Put simply, it is that which reflects the love of God. It is that which is in alignment with the love of God. What we know to be true is always only part of the truth—it is never the whole truth, for God's love is eternal and unbounded.
I have been very taken, for many years, by a book by a Benedictine brother named David Steindl-Rast. It is titled, appropriately for this Thanksgiving season, Gratefulness, the Heart of Prayer. It is well worth your reading, and filled with simple, yet profound, ideas. I mention it, though, because Steindl-Rast offers up one of the best definitions of truth I have ever seen. I quote him at length: "Truth is one," he writes, "But its countless aspects can be expressed in conflicting truths. Their limitations bring them into conflict. All we can grasp of the truth is limited truths. But grasping is not the only attitude we can adopt toward truth. Instead of grasping truths, we can allow the truth to grasp us. . . .The truths we grasp are necessarily limited as our grasp is limited. But the truth to which we give ourselves is limitless and one." (217)
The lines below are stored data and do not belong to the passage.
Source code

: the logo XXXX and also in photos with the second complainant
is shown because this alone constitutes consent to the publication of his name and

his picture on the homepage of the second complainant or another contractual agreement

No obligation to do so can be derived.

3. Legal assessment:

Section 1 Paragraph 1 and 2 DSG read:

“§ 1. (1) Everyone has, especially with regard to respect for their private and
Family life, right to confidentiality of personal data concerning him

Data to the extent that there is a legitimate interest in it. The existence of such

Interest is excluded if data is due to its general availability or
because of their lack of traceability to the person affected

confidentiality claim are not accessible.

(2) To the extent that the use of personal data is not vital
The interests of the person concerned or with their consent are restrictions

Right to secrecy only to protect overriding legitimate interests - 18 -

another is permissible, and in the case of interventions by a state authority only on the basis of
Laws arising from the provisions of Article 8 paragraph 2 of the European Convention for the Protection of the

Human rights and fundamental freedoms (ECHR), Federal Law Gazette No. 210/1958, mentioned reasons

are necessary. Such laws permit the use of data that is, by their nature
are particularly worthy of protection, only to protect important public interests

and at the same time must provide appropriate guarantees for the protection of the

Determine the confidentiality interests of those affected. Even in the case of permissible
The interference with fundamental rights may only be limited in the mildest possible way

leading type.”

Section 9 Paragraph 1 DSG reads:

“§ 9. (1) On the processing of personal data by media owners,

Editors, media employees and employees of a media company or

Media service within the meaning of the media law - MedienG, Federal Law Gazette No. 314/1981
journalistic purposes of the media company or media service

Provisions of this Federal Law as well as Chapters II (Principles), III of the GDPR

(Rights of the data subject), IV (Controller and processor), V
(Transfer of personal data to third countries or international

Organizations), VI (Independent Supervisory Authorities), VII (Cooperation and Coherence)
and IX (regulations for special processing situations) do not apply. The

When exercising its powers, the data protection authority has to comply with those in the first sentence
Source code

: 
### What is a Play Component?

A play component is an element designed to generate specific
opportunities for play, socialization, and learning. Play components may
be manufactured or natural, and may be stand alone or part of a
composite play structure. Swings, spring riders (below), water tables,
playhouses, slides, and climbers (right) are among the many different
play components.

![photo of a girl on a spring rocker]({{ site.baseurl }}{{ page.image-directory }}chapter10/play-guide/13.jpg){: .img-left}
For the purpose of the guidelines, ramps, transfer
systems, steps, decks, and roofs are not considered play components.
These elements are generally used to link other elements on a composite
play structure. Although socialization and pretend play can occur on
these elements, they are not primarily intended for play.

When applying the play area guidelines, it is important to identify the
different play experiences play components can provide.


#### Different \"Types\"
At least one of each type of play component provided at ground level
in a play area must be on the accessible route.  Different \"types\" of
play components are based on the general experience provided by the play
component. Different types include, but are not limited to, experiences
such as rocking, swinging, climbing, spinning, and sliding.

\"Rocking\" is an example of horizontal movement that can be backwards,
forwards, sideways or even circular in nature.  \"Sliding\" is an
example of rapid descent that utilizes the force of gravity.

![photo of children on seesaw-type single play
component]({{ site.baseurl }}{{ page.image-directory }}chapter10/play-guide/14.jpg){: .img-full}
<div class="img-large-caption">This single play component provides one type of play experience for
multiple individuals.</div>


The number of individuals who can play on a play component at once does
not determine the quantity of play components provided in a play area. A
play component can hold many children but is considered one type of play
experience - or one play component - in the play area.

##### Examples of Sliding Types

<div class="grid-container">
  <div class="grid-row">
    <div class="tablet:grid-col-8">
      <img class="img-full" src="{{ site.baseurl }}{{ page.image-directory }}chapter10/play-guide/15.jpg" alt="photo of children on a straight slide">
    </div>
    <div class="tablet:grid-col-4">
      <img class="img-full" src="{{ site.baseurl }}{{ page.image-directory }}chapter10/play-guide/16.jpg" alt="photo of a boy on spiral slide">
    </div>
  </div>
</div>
Truth transcends the limits of our imaginations. I can only describe one angle on it, one aspect of it. I can only identify one narrow slice of it. If my angle looks different than yours, it may seem we are in conflict. But as the Sufi mystic Rumi noted, I may be describing the trunk of an elephant, and you the tail. I may think it's a hose, and you may think it's a snake. But the reality is it's more than that. It's an elephant! We can't wrap our arms around the whole truth, but truth can wrap its arms around us!
What is truth? Ultimately, it is limitless. It is rooted in the eternal love of God. It is the eternal love of God. And that is something we can only begin to understand, and then, only in part. But it is made manifest each and every time we are willing to follow the way of, if you will, King Jesus. For when we follow his way of love and service, we demonstrate our citizenship in the kingdom of God. We demonstrate our allegiance to the truth.
Over the past eight plus years, I have had the pleasure, the honor and the privilege, of coming to know a bit more about that limitless truth, because you have been willing to share your understandings, your observations and your experiences—even as you have allowed me to share mine. In the next two months I hope to have the chance to thank each of you personally for your role in shaping my ministry here at Saugatuck. But then I will leave. And you will have new pastors. And you will be blessed by the ministries of others who will come after me. You will share your bit of glimpses of truth, as will they. And all will be enriched.
As I reflect on these thoughts in this Thanksgiving season, I can't help but think of John Robinson.
Robinson was the pastor of those brave men and women who crossed the Atlantic on the Mayflower. But most of his congregation stayed behind so Robinson didn't go on the journey. As those who would come to be called the Pilgrims left, he offered one last sermon, one last bit of wisdom.
"I charge you," he said as he bade them farewell, "before God and His blessed angels that you follow me no further than you have seen me follow Christ. If God reveal anything to you by any other instrument of His be as ready to receive it as you were to receive any truth from my ministry, for I am verily persuaded God hath more truth and light yet to break forth from His holy word."
What is truth? It is that which God is constantly revealing, and which we are seeing, bit by bit, day by day. It is limitless. It is eternal. It is the very love of God.
Might you and I give ourselves to that love each and every day.